Gene expression analysis by MI and sequencing. Ten pg (∼1 cell equivalent) of lymphocyte total RNA was barcoded during RT, and 96 genes were amplified by multiplex PCR and sequenced. Numbers of mapped reads (A) or molecule counts (B) are compared with RPKM values from conventional RNA-Seq of 500 ng (∼50 000 cells) of the same sample (for genes >30 RPKM).

MI and sample indexing can be used together to determine sensitivity and reproducibility across a plate of 96 samples. We incorporated sample barcodes on the oligo-dT primers (Supporting Information, Figure S4, Table S2) and pipetted into each well equal amounts of 5 synthetic bacterial control RNAs mixed with single cell amounts of various human RNAs. After RT, samples were pooled for multiplex PCR and sequencing. On average, 76.3% of the control molecules added were detected (Supporting Information, Figure S5), which is 25 to 28 percentage points or about 50% higher than the detection efficiency reported for TS methods.[4,7] The large increase in detection efficiency is not surprising because gene-specific PCR circumvents losses arising from TS (inefficient strand-switching or RT not reaching 5′ mRNA ends). Technical reproducibility (measured by standard deviations, Supporting Information, Figure S5) is about an order of magnitude better than TS for ∼100 input RNA molecules.[2] MI also provided a slightly better coefficient of variation (23.5%) than RT-qPCR.[20]

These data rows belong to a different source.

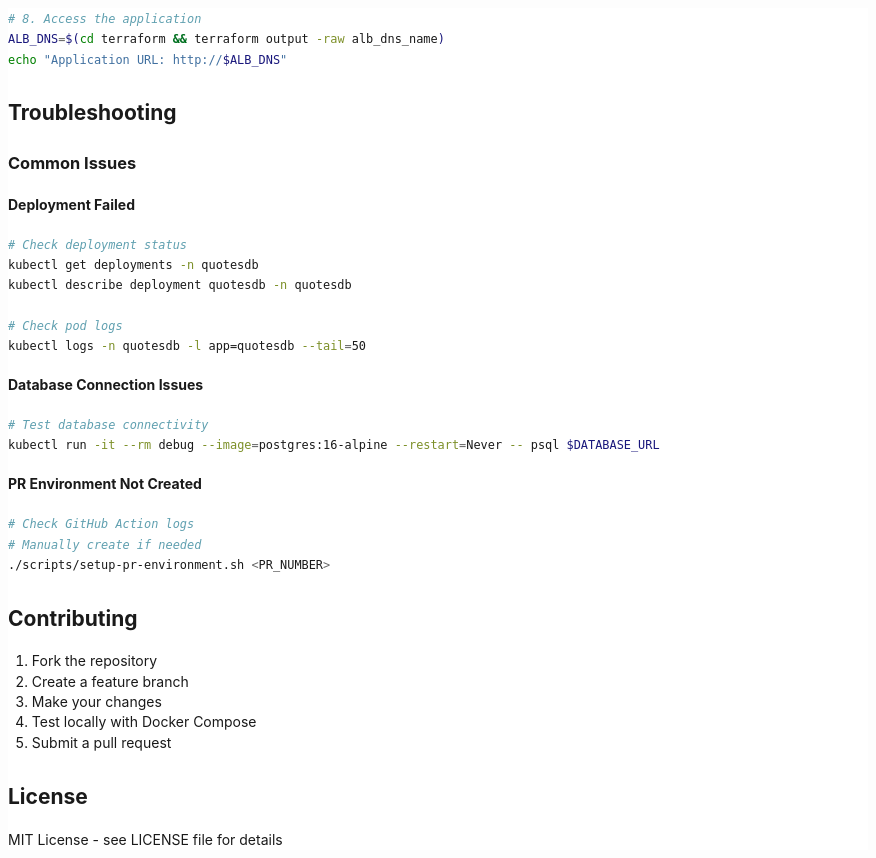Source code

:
 ```bash
# 8. Access the application
ALB_DNS=$(cd terraform && terraform output -raw alb_dns_name)
echo "Application URL: http://$ALB_DNS"
```

## Troubleshooting

### Common Issues

#### Deployment Failed
```bash
# Check deployment status
kubectl get deployments -n quotesdb
kubectl describe deployment quotesdb -n quotesdb

# Check pod logs
kubectl logs -n quotesdb -l app=quotesdb --tail=50
```

#### Database Connection Issues
```bash
# Test database connectivity
kubectl run -it --rm debug --image=postgres:16-alpine --restart=Never -- psql $DATABASE_URL
```

#### PR Environment Not Created
```bash
# Check GitHub Action logs
# Manually create if needed
./scripts/setup-pr-environment.sh <PR_NUMBER>
```

## Contributing

1. Fork the repository
2. Create a feature branch
3. Make your changes
4. Test locally with Docker Compose
5. Submit a pull request

## License

MIT License - see LICENSE file for details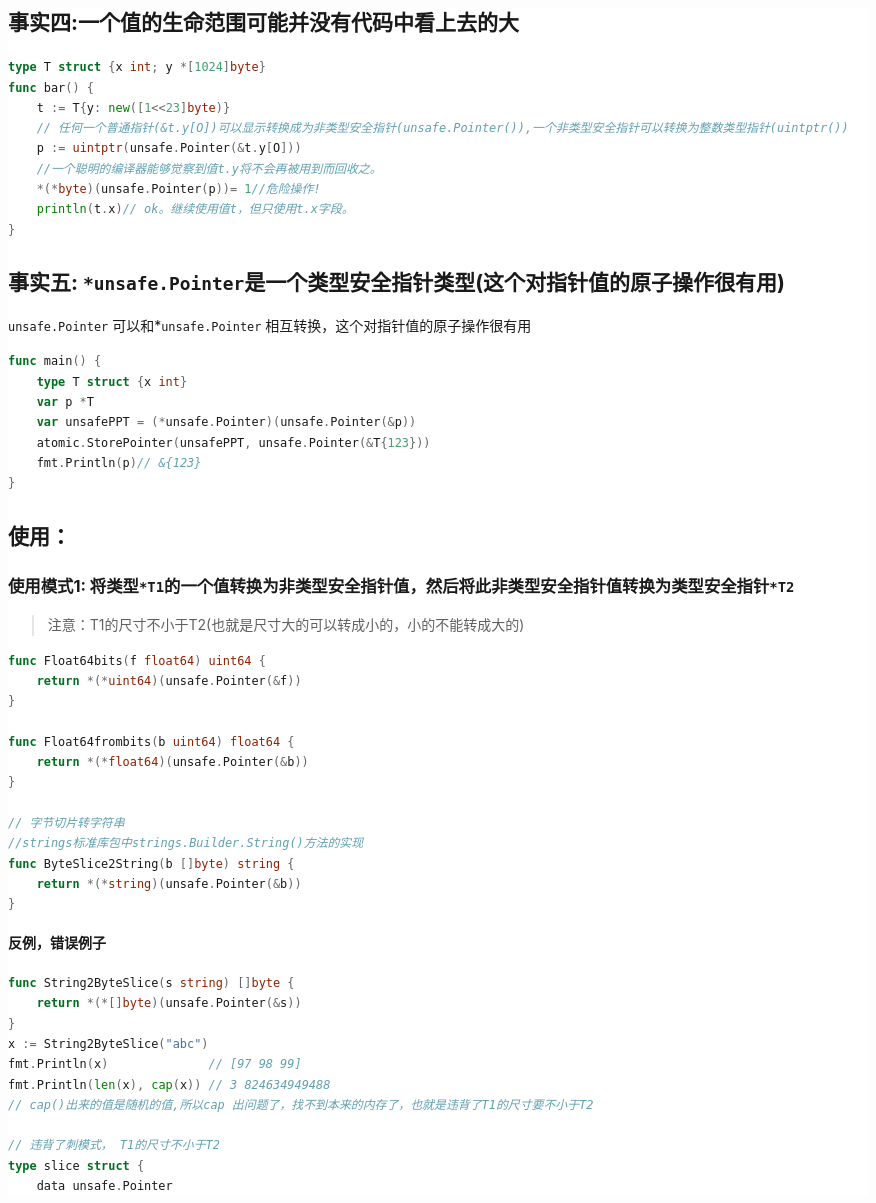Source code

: ## 事实四:一个值的生命范围可能并没有代码中看上去的大
```go
type T struct {x int; y *[1024]byte}
func bar() {
    t := T{y: new([1<<23]byte)}
    // 任何一个普通指针(&t.y[O])可以显示转换成为非类型安全指针(unsafe.Pointer()),一个非类型安全指针可以转换为整数类型指针(uintptr())
    p := uintptr(unsafe.Pointer(&t.y[O]))
    //一个聪明的编译器能够觉察到值t.y将不会再被用到而回收之。
    *(*byte)(unsafe.Pointer(p))= 1//危险操作!
    println(t.x)// ok。继续使用值t，但只使用t.x字段。
}
```

## 事实五: `*unsafe.Pointer`是一个类型安全指针类型(这个对指针值的原子操作很有用)
`unsafe.Pointer` 可以和*`unsafe.Pointer` 相互转换，这个对指针值的原子操作很有用

```go
func main() {
    type T struct {x int}
    var p *T
    var unsafePPT = (*unsafe.Pointer)(unsafe.Pointer(&p))
    atomic.StorePointer(unsafePPT, unsafe.Pointer(&T{123}))
    fmt.Println(p)// &{123}
}
```

## 使用：

### 使用模式1:  将类型`*T1`的一个值转换为非类型安全指针值，然后将此非类型安全指针值转换为类型安全指针`*T2`

> 注意：T1的尺寸不小于T2(也就是尺寸大的可以转成小的，小的不能转成大的)
```go
func Float64bits(f float64) uint64 {
	return *(*uint64)(unsafe.Pointer(&f))
}

func Float64frombits(b uint64) float64 {
	return *(*float64)(unsafe.Pointer(&b))
}

// 字节切片转字符串
//strings标准库包中strings.Builder.String()方法的实现
func ByteSlice2String(b []byte) string {
	return *(*string)(unsafe.Pointer(&b))
}


```

#### 反例，错误例子
```go
func String2ByteSlice(s string) []byte {
	return *(*[]byte)(unsafe.Pointer(&s))
}
x := String2ByteSlice("abc")
fmt.Println(x)              // [97 98 99]
fmt.Println(len(x), cap(x)) // 3 824634949488
// cap()出来的值是随机的值,所以cap 出问题了，找不到本来的内存了，也就是违背了T1的尺寸要不小于T2

// 违背了刺模式， T1的尺寸不小于T2
type slice struct {
    data unsafe.Pointer
```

Several single cell RNA-seq improvements have been described recently. Smart-seq2[5] includes modifications to increase cDNA yields, and high detection efficiencies have been reported in nanoliter volumes.[4,7] In addition, 5 random base barcodes on the TS oligo were demonstrated as a useful tool to correct PCR bias and to obtain absolute quantitation.[4] Establishing absolute yields and efficiencies for each transcript in a global approach is a difficult if not unachievable task. It is therefore very useful to have an independent means to establish absolute efficiencies and numbers. In the method described here, we use gene-specific primers for cDNA synthesis to avoid the inefficiencies of TS. In our hands, TS efficiency measurements with barcoded synthetic RNAs showed that of the cDNAs synthesized by RT, only ∼14–23% were strand-switched (Supporting Information, Figures S6 and S7). Furthermore, it has been shown that changes in amplification conditions significantly alter expression measurements and create large numbers of artifacts when using TS.[5,21] As an independent method, we directly barcode cDNAs using oligo-dT priming so that truncated cDNAs are still detectable (in contrast, TS requires full-length cDNA synthesis). Finally, we have employed well selected 21 nucleotide molecular barcodes that are unambiguous in sequencing, which can also be counted by hybridization.

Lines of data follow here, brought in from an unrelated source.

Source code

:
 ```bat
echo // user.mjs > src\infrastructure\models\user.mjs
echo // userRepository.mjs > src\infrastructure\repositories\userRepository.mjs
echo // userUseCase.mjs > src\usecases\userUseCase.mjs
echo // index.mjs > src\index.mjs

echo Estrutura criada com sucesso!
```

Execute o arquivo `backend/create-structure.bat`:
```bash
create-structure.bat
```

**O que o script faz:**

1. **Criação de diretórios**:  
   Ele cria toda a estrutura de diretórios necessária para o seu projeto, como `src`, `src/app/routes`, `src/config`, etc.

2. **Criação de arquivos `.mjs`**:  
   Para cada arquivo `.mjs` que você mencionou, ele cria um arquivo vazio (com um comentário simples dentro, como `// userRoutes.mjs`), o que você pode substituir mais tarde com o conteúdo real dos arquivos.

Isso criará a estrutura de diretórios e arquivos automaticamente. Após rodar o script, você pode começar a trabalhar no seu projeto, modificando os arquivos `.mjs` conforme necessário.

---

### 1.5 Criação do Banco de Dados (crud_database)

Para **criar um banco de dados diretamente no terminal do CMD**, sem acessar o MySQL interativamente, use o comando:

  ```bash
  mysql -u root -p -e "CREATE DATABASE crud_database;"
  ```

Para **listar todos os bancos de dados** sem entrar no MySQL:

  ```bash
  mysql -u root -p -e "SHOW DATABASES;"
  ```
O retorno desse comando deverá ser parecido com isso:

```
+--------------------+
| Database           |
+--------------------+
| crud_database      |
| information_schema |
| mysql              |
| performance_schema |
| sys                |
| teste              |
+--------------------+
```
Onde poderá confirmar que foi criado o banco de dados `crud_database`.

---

The use of both global RNA-seq and gene-targeted methods can be an effective way to interrogate single cells. Global RNA-seq provides a whole transcriptome view but at lower sensitivity and accuracy, and oversampling of high abundance genes can obscure detection of rare transcripts. Gene targeting provides efficient focus of sequencing bandwidth on desired transcripts, including those that are rare, and enables absolute quantitation with the highest sensitivity and accuracy when combined with MI. Future improvements are directed at optimizations to further improve RT yields (for example, by elevating reaction temperature to reduce secondary structure) and at increasing multiplexing to hundreds or thousands of genes, with sample indexing for more cells.